Dr. B. and I talked tonight and he cleared up some confusion. Dr. B explained that when we met he did not have the FISH results from the Her2 test and I think he gave me the negative status off of the prelim. info from pathology. He said most importantly that he would not change his proposed treatment plan based on the Her2+ results. He said that he did present my case to his partners and they proposed the same plan. His concerns with what was proposed on Friday by the other Oncologist is that an aggressive treatment plan like that would only change recurrence rates by 1% on the average and his practice does not believe that a 1% improvement is worth the severe side effects that are possible with chemo and Herceptin. He also said that the FDA has not even approved Herceptin for women with node negative status and that is also is only to be used for women with a tumor greater than 1cm, mine was only 4 mm's. He said that the one thing that could change his mind about treatment is an onco dx test - results on this will be back late this week or early next. This is a recurrence risk test. If mine comes back with a high risk for recurrence he said that we should meet and discuss a more intense treatment plan. He asked if I was considering a third opinion and I told him that I was trying to set up more appts. He said he thought that was a good idea and he would like for me to call him back after I get more information. He said we should start some type of treatment within 6 weeks from the surgery and that I should get all the info I can to feel confident in my decision. It was really good to talk to him and now I feel like I am very prepared to meet with the next Oncologist.

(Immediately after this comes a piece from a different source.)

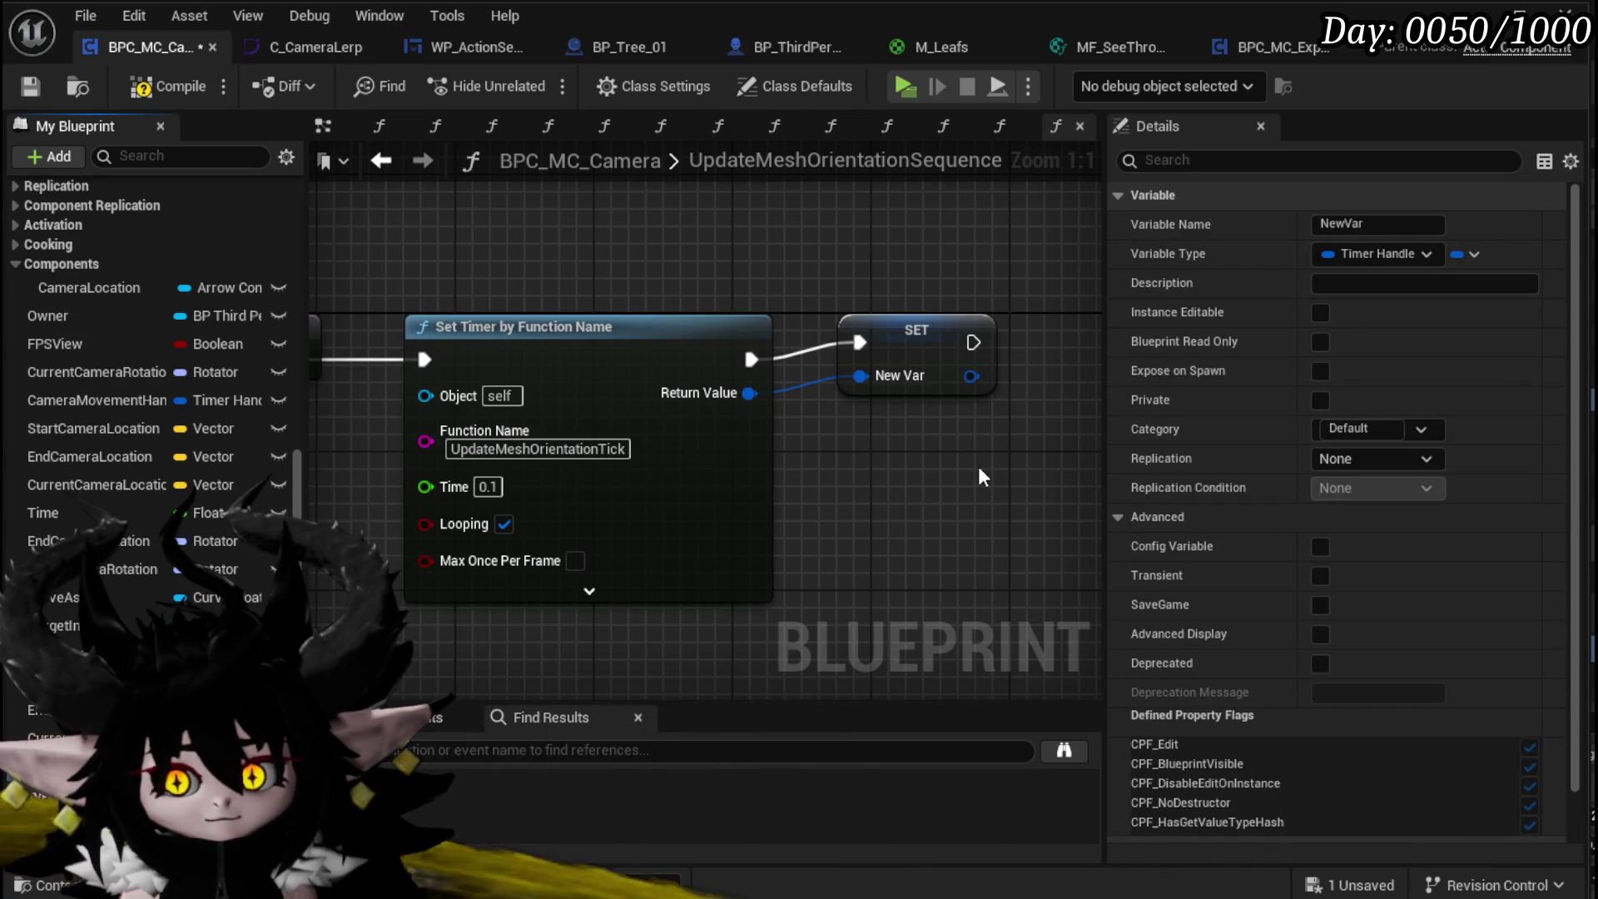
key(Return)
text(Mesh OrientationHandle)
drag(945, 350, 921, 366)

I went back to work for a 1/2 day today before going down to Good Sam for the MRI. It was nice to see everyone at the office and they were all so sweet - they had snacks and even restaurant gift certifs. that we can use once I start treatment or have surgery. It was an emotional morning but it makes me feel so good to know that so many people are supporting us through every phase of this journey - God has blessed us with so many wonderful friends! I think back about how hard it was to move three times for my work but I have always known that the positive part of those moves is that I had the chance to meet so many great people in Indiana, Georgia and now Ohio. I thank God every day for our good friends and family!!!

Monday...back to work.

We did hear back from the surgeon and he said that the report did show Her2+. He had a different opinion on what that really meant for me and he was shocked that the Oncologist on Friday would recommend such intensive treatment plan.....now what to do???? I am going to look at getting a third opinion but I plan to call Dr. B and get an explanation from him on how he interpreted the report. I also plan to call the Oncologist back from Friday and let him know that I will not be coming back to him...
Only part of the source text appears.